May 30, 2021

Live by the Spirit: The First Commandment

Scripture Reading: I Kings 18:15-39

Teaching Lesson: Heidelberg Catechism Q&A 94-95

The showdown on Mount Carmel between the prophet Elijah and the prophets of Baal is a dramatic depiction that lets us see and hear the first commandment in which God says, “I am the LORD your God … You shall have no other gods before me.” The prophet Elijah and King Ahab of Israel have gathered the people together to settle an age-old question: “Who is God?” Is “Yahweh”, the covenant Lord, the true God of heaven and earth? Or is it “Baal”, the pagan fertility god? Elijah frames the essential question in verse 21, “How long will you waver between two opinions? If the LORD is God, follow him; but if Baal is God, follow him.” In some translations Elijah asks, “How long will you go on limping between two opinions?” The people cannot have it both ways. Who is God? This is an ancient question being asked of the people who stood there on Mount Carmel and it is a modern question being asked of us as the Church of Jesus Christ in 2021.


 What event does the Church remember at Pentecost?

What does it mean to “keep in step with the Spirit” as it says in Galatians 5:25?

From what mountain did Moses receive the Law? How many commandments are there?

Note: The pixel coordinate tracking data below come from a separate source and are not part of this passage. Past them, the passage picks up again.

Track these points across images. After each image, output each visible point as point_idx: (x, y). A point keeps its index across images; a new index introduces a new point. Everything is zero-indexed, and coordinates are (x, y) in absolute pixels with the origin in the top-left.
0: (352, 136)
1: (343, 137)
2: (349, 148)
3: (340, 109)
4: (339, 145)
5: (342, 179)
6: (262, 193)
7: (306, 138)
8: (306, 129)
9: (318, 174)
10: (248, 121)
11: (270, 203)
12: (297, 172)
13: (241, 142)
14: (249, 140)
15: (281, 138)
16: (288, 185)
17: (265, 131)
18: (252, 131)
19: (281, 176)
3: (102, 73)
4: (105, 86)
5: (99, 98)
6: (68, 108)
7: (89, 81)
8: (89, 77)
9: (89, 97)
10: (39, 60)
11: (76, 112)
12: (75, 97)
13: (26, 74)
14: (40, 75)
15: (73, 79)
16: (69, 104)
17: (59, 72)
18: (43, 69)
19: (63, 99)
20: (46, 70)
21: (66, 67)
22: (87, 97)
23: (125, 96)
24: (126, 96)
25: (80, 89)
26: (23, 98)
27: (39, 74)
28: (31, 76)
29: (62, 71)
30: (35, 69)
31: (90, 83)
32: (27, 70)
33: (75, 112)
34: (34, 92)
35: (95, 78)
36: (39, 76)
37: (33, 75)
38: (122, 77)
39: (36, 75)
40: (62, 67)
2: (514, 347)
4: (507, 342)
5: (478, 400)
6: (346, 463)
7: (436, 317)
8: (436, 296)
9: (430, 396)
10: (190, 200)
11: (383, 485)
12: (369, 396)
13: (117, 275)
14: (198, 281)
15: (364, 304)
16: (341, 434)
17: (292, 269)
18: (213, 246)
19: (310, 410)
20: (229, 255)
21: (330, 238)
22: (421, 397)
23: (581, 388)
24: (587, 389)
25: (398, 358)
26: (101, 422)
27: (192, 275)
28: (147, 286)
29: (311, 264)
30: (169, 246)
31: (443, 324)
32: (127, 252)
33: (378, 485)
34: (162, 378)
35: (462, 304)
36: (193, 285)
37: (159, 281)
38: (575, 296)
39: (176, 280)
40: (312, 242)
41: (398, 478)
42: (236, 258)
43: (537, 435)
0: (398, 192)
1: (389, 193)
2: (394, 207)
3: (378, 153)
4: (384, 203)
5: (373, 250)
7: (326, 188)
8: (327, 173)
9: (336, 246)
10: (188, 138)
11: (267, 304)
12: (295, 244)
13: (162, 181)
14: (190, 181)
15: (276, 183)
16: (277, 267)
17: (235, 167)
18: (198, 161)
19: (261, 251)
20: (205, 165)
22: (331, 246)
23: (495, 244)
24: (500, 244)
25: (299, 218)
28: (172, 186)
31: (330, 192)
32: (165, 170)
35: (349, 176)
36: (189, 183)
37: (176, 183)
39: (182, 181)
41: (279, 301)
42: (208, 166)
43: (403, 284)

Who is God? This question seems to be less relevant to many people today. The whole idea of “God” is out of fashion. More and more people simply refer to themselves as “None”. They hold to no religion and have no belief in a deity. However, this is more of a European and North American way of seeing the world. In actual fact, the world is growing more religious and not less. The “Death of God” and religion is a premature notion. The truth is the “gods” of our times are many and varied and religious fervor is alive and well within many institutions and ideas. Like it or not, we have made Science into a god. Politics, wealth, social justice causes, family – anything can become a “god” in our lives when it becomes the center of our worldview.


 How does Q&A 95 define “idolatry”?

How do we come to know the true God of heaven and earth?

In I Kings 18, Elijah sets up a contest between the LORD and Baal. It’s quite simple: Build an altar and call on your God. The one who answers with fire is the true God. The people answer the prophet in verse 24 saying, “What you say is good.” What follows in verses 25-29 is the liturgy of the prophets of Baal, and in verses 30-37 the liturgy of Elijah. In comparing the two we see again the importance of approaching God in worship on God’s terms and not our own.

The worship and liturgy of the prophets of Baal is a glimpse at the ridiculous. It’s a humorous look into pagan ritual as the people shout, dance and prophecy – all to no avail. They even begin to cut themselves with swords and spears. However, verse 26 says “But there was no response; no one answered.” Elijah taunts them in verse 27, “Shout louder! Perhaps he (Baal) is deep in thought, or busy, or traveling. Maybe he is sleeping and must be awakened.” You would think all this taunting would be ignored, but it only adds to their fervor and they do what Elijah says! For hours this ridiculous liturgy of shouting, dancing, and cutting goes on, but verse 29 ends it all saying, “But there was no response, no one answered, no one paid attention.”  It’s a threefold “nothing”. They were sincere in their worship, but they were sincerely wrong. We approach the true God on God’s terms, not our own.


In contrast to the prophets of Baal, Elijah begins his liturgy with an invitation to the people. How does this point forward to the invitation of Jesus in Matthew 11:28-30?

In the conclusion of his prayer, what does Elijah ask God to do for his people?

Who sends down fire? What does the fire consume? Who is true God??!!

The Conclusion:

The God who brought us “out of Egypt”, out of the “land of slavery” is the God who has given his grace to us in Jesus Christ by whom we are liberated from our slavery to sin – he is True God!

In Jesus Christ we have been given a “Prison Break” and have been liberated to live as the people of God in the Kingdom of God. To “live by the Spirit” is to walk in step with the Spirit. The Christian faith is one of active engagement with this world. All of life is a holy encounter with the God of love, grace, and truth. Therefore, this world is not the waiting room for heaven but the place where we begin to love God with all our heart, soul, mind, and strength, and love our neighbors as ourselves. The Church of Jesus Christ is to be the people of God in this world who live by the Spirit of God in every area of life. To guide us in this calling, God has given us his Law by which we know his will for our lives.